Texte —
+ + + + +

Comme d'habitude en ce moment les prévisions ne sont pas particulièrement exactes. Du grand beau temps annoncé ne reste qu'une minuscule lucarne de bleu au nord, à l'opposé de la destination prévue. Ailleurs un uniforme plafond nuageux gris et glauque occupe le ciel, c'est déprimant, mais quoi ? Laisser tomber ? Pas question, il faut positiver. Toute la montée sur l'Alpe du Grand Serre, je me suis dit que c'était foutu, les nuages, loin de se dissiper, occupent tout l'espace où je me trouve maintenant. Les 500 derniers mètres de dénivelé sont parcourus dans la purée de pois, visibilité 50 m, mais est-ce une raison pour renoncer ? Négatif, le sommet est un objectif prioritaire.
C'est en arrivant sur l'épaule sommitale, là où est plantée une vertigineuse cabane de berger, que l'espoir est revenu. Je suis subitement passé au dessus de la mer de nuages. Ici et là apparaissent de lointains sommets par dessus l'étendue cotonneuse, c'est stupéfiant. Le vent se lève sur la crête sans toutefois être gênant. Tu vas voir que les nuages vont se dissiper ! J'arrive au sommet en même temps que les lacs de Laffrey, 1500 m plus bas, surgissent d'entre les cumulus. Incroyable ! Le temps de courir vers le décollage sud-ouest que les nuages entourant mon sommet finissent de se résorber. Inutile maintenant de se presser, tous les voyants sont au vert.

+ + + + +

Série d'exercices —
1) Recopiez, dans le texte, le passage compris entre « Comme d'habitude en » et « un objectif prioritaire. », ces deux bornes incluses.
2) Répondez à ces questions sur le texte :
(a) Quelle est la visibilité pendant les 500 derniers mètres de dénivelé ?
(b) Qu'est-ce qui est planté sur l'épaule sommitale ?
(c) Combien de mètres plus bas surgissent les lacs de Laffrey ?

Entrées —
+ + + + +

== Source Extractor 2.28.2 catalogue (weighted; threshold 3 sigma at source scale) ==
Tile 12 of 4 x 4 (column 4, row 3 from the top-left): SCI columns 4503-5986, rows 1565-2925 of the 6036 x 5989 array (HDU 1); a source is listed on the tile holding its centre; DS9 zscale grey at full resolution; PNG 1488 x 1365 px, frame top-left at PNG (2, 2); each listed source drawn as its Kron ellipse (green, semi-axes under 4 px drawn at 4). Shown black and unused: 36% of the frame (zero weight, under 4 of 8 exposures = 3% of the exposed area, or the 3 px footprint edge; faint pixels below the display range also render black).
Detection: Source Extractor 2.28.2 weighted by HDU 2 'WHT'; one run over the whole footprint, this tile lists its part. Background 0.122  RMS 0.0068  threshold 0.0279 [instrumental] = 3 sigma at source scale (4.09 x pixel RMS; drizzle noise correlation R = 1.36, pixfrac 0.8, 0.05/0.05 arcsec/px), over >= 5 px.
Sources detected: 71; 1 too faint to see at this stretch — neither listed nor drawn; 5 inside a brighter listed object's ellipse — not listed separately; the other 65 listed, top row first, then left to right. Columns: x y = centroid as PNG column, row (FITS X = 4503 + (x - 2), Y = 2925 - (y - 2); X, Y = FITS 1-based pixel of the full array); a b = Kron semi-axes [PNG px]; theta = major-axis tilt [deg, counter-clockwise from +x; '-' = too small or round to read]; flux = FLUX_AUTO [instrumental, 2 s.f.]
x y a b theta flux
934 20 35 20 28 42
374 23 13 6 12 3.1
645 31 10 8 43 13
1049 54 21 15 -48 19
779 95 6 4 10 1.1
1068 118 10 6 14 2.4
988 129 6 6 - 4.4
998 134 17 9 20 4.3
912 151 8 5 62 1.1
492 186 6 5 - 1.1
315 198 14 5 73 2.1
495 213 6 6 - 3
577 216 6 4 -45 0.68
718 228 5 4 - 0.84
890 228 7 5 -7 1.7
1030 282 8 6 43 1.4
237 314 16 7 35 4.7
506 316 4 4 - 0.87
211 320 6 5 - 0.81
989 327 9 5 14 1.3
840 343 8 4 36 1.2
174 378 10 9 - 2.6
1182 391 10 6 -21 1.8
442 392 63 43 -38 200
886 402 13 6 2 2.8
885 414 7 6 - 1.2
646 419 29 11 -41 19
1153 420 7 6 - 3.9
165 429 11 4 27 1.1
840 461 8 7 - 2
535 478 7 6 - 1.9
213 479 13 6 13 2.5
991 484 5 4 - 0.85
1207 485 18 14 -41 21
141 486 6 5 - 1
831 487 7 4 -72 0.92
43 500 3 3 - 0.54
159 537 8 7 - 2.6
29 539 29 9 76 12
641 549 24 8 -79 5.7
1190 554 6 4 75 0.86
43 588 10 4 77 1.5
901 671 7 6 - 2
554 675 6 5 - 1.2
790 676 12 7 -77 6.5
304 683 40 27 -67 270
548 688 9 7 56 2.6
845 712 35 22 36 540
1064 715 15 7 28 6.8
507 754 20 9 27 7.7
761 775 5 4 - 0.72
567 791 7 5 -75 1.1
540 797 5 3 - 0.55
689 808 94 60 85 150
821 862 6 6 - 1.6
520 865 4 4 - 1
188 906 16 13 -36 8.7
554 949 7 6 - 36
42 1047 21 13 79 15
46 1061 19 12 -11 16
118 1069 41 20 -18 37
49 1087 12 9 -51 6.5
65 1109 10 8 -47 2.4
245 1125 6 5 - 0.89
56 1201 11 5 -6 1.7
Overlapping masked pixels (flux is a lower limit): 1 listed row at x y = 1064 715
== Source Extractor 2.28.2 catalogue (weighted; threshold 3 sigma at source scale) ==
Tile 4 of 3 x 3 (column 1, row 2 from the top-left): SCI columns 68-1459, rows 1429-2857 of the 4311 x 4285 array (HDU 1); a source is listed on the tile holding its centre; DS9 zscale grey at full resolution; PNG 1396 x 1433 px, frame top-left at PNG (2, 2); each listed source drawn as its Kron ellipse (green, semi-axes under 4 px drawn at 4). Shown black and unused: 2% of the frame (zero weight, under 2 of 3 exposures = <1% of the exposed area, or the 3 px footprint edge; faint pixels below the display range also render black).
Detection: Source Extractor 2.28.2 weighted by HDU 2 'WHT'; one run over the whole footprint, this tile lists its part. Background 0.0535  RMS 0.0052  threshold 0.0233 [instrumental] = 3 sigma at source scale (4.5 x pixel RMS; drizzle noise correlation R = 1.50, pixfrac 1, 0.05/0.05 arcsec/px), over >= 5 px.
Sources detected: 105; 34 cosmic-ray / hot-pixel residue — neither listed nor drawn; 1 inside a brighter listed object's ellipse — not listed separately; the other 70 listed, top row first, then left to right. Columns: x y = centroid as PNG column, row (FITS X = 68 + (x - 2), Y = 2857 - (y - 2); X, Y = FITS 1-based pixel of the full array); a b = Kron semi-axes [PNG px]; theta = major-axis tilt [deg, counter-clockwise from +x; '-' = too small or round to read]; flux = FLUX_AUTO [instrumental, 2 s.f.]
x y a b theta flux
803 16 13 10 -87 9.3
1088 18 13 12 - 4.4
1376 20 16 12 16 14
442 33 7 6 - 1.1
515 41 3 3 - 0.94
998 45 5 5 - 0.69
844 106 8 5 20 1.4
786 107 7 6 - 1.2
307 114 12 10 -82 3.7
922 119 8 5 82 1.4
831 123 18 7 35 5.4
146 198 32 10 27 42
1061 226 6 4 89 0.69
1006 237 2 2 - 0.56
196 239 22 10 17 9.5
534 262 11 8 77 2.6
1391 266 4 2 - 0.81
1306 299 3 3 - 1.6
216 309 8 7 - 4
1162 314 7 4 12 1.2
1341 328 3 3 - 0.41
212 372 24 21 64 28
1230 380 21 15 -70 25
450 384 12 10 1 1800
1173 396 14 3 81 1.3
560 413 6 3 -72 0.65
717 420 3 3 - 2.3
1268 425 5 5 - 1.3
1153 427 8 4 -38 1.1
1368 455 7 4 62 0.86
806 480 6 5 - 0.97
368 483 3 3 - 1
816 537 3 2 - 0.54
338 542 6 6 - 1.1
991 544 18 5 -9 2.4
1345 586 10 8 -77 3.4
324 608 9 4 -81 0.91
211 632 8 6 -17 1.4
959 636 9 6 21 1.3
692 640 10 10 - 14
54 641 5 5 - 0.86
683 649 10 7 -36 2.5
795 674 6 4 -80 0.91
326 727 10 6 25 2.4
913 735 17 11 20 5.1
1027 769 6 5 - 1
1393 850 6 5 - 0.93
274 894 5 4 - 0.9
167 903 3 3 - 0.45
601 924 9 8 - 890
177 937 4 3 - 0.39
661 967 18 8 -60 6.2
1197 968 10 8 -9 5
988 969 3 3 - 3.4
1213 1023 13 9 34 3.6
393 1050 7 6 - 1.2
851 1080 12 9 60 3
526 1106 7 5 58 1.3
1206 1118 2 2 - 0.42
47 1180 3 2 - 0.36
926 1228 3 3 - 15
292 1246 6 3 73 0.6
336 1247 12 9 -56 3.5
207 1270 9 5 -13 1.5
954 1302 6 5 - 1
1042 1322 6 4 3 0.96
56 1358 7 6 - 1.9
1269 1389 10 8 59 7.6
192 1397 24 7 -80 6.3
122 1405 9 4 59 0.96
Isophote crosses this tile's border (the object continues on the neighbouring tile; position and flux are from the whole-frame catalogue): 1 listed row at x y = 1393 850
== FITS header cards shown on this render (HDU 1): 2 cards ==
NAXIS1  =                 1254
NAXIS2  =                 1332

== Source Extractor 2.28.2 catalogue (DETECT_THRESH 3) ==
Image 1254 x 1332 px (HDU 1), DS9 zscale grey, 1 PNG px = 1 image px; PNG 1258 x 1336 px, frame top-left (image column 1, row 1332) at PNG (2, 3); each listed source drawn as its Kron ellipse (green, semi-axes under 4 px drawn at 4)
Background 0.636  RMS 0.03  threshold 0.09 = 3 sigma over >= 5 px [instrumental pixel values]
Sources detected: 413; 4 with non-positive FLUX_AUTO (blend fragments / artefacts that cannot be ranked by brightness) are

+ + + + +

Corrigé de l'exercice —
1)
Comme d'habitude en ce moment les prévisions ne sont pas particulièrement exactes. Du grand beau temps annoncé ne reste qu'une minuscule lucarne de bleu au nord, à l'opposé de la destination prévue. Ailleurs un uniforme plafond nuageux gris et glauque occupe le ciel, c'est déprimant, mais quoi ? Laisser tomber ? Pas question, il faut positiver. Toute la montée sur l'Alpe du Grand Serre, je me suis dit que c'était foutu, les nuages, loin de se dissiper, occupent tout l'espace où je me trouve maintenant. Les 500 derniers mètres de dénivelé sont parcourus dans la purée de pois, visibilité 50 m, mais est-ce une raison pour renoncer ? Négatif, le sommet est un objectif prioritaire.

2)
(a) 50 m.
(b) Une vertigineuse cabane de berger.
(c) 1500 m.